Antes de abrir los ojos, Madeleine olvidó su pesadilla y despertó del nada profundo sueño en el que se vio sumergida minutos antes de que su cerebro le jugara una mala pasada, confundida por los latidos de su corazón y enojada por tener que recordar a ese estúpido hombre hasta en la placidez de su cama, maldijo a los dioses olímpicos y sobre todo, a Sueño, por transformarse en un individuo con el poder suficiente de desquiciarla. Nadie consiguió hacerla llorar de enojo y él, con una única acción, logró desbordar un mar de lágrimas. Ella durmió apenas dos horas por culpa de aquel molesto niño. Sí, debido a ese insuperable sujeto sin una pizca de empatía, sus ojos estaban adornados por unas enormes bolsas negras, porque una idea entorno a él, rondaba su cabeza, martillando su cordura, despedazando sus modales. No cabía duda que aquel ser humano que le dejó ese comentario en una de sus poesías, era Eric. ¿Quién más la llamaba Donna Angelicata? Solo Eric se atrevía a sustituir su nombre por ese patético apelativo.

Aunque quería mantenerse alejada de Eric, la duda continuaba haciendo un largo túnel directo al centro de su alma, carcomiendo cualquier rastro de calma que hallase en su trayecto.

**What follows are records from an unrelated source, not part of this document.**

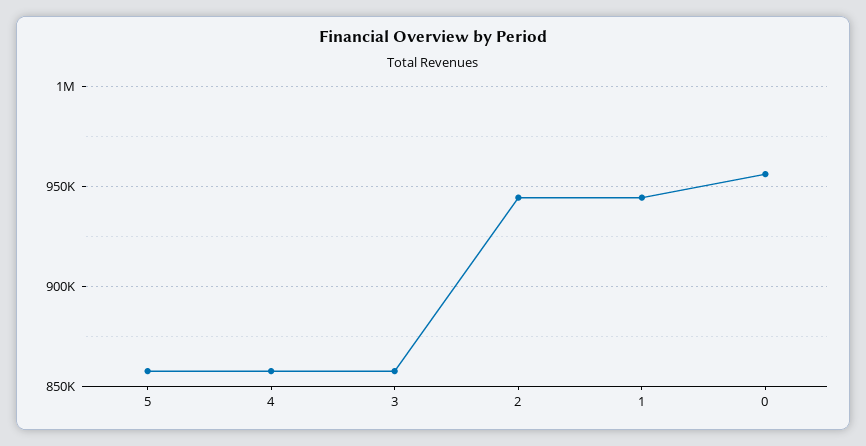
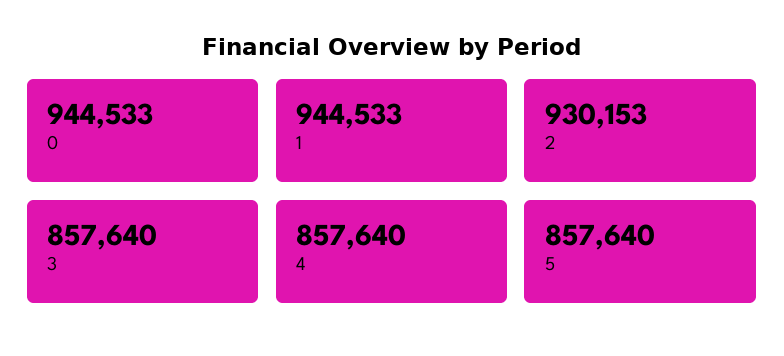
  {
    "5": 857640,
    "4": 857640,
    "3": 857640,
-   "2": 945000,
+   "2": 930153,
    "1": 944533,
-   "0": 955000
+   "0": 944533
  }

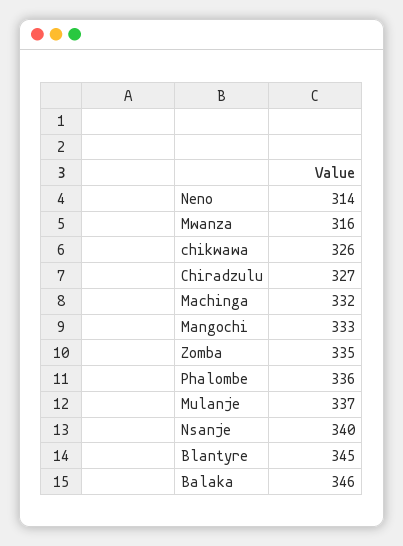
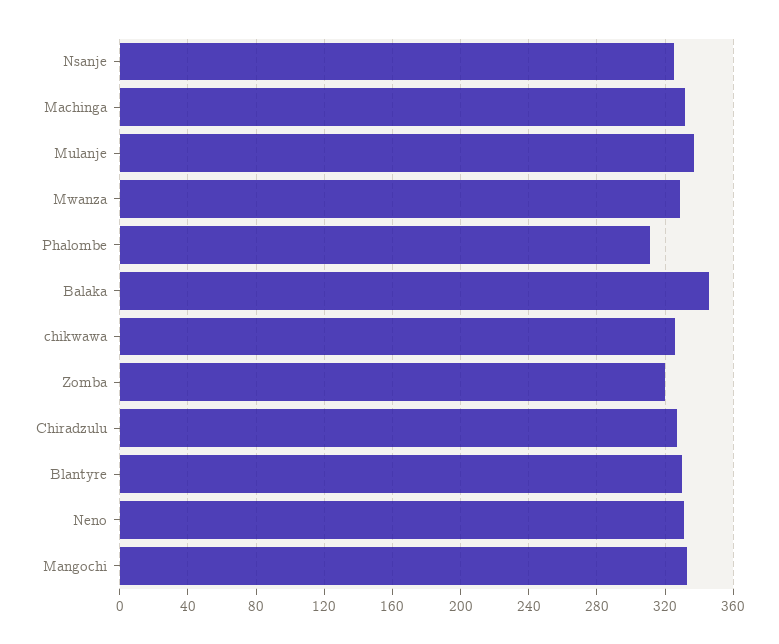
  {
-   "Neno": 314,
+   "Neno": 330,
-   "Mwanza": 316,
+   "Mwanza": 330,
    "chikwawa": 326,
    "Chiradzulu": 327,
    "Machinga": 332,
    "Mangochi": 333,
-   "Zomba": 335,
+   "Zomba": 320,
-   "Phalombe": 336,
+   "Phalombe": 310,
    "Mulanje": 337,
-   "Nsanje": 340,
+   "Nsanje": 325,
-   "Blantyre": 345,
+   "Blantyre": 330,
    "Balaka": 346
  }

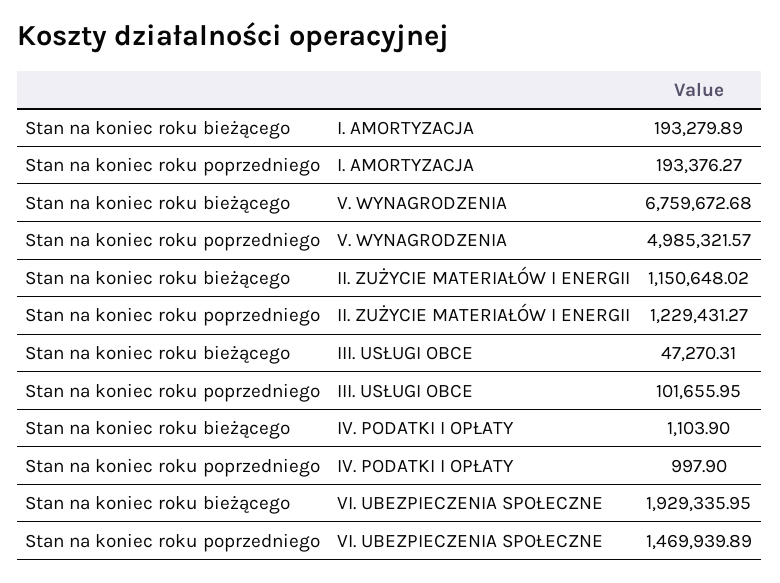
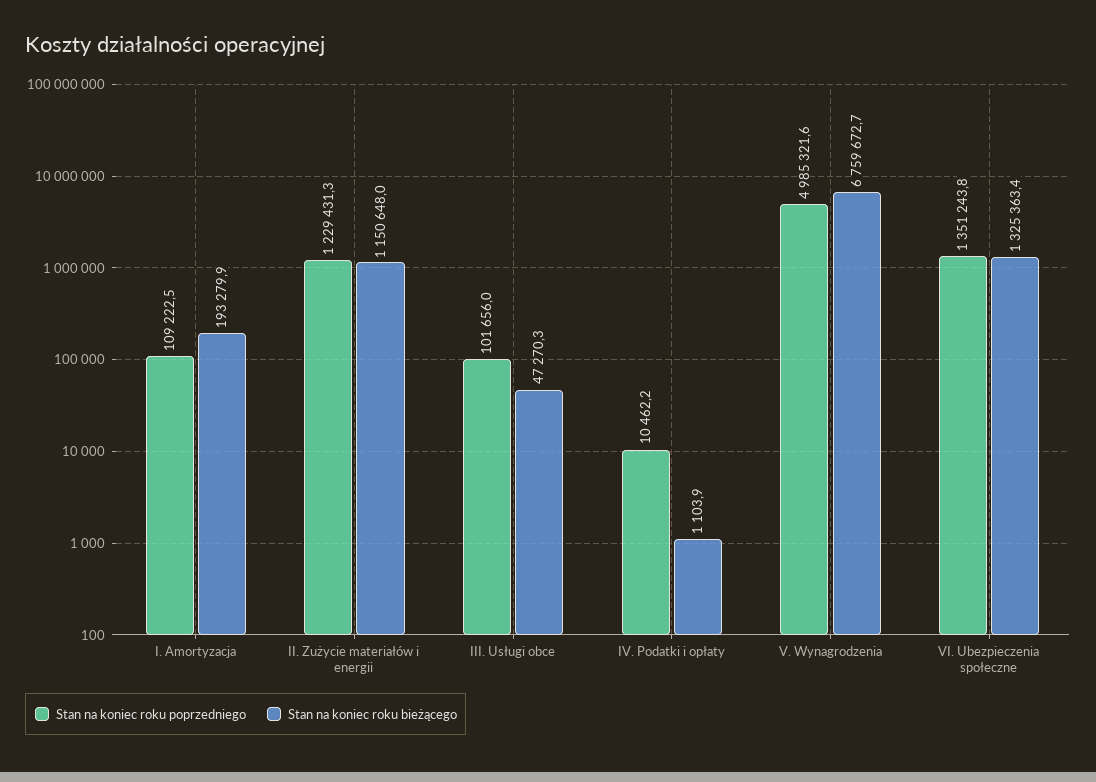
  {
    "Stan na koniec roku bieżącego": {
      "I. AMORTYZACJA": 193279.89,
      "V. WYNAGRODZENIA": 6759672.68,
      "II. ZUŻYCIE MATERIAŁÓW I ENERGII": 1150648.02,
      "III. USŁUGI OBCE": 47270.31,
      "IV. PODATKI I OPŁATY": 1103.9,
-     "VI. UBEZPIECZENIA SPOŁECZNE": 1929335.95
+     "VI. UBEZPIECZENIA SPOŁECZNE": 1325363.4
    },
    "Stan na koniec roku poprzedniego": {
-     "I. AMORTYZACJA": 193376.27,
+     "I. AMORTYZACJA": 109222.5,
      "V. WYNAGRODZENIA": 4985321.57,
      "II. ZUŻYCIE MATERIAŁÓW I ENERGII": 1229431.27,
      "III. USŁUGI OBCE": 101655.95,
-     "IV. PODATKI I OPŁATY": 997.9,
+     "IV. PODATKI I OPŁATY": 10462.2,
-     "VI. UBEZPIECZENIA SPOŁECZNE": 1469939.89
+     "VI. UBEZPIECZENIA SPOŁECZNE": 1351243.8
    }
  }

Todo era una trampa para conducirla hacia su terreno descampado y conocido para él, Madeleine lo comprendió en un parpadeo, con esa inteligencia que utilizaba con el sano afán de resolver acertijos. Él hizo ese comentario en Ifigenia por una razón, una artimaña de un depredador versado en las bellas artes de asesinar a su presa con suavidad. Lo hizo para ser buscado por una diminuta liebre asustada, pero Madeleine no caería en ese juego de niños. No le daría el gusto de verla sufrimiento en el suelo. Ella le demostraría el temple que forjó tras vivir en un mundo demasiado cruel. Ella le haría ver que no era una mujer semejante a las que podía manipular con su pétreo rostro de bestia, desnudándolas a su antojo y atribuyéndose la potestad de poseerlas. No, con ella no podría.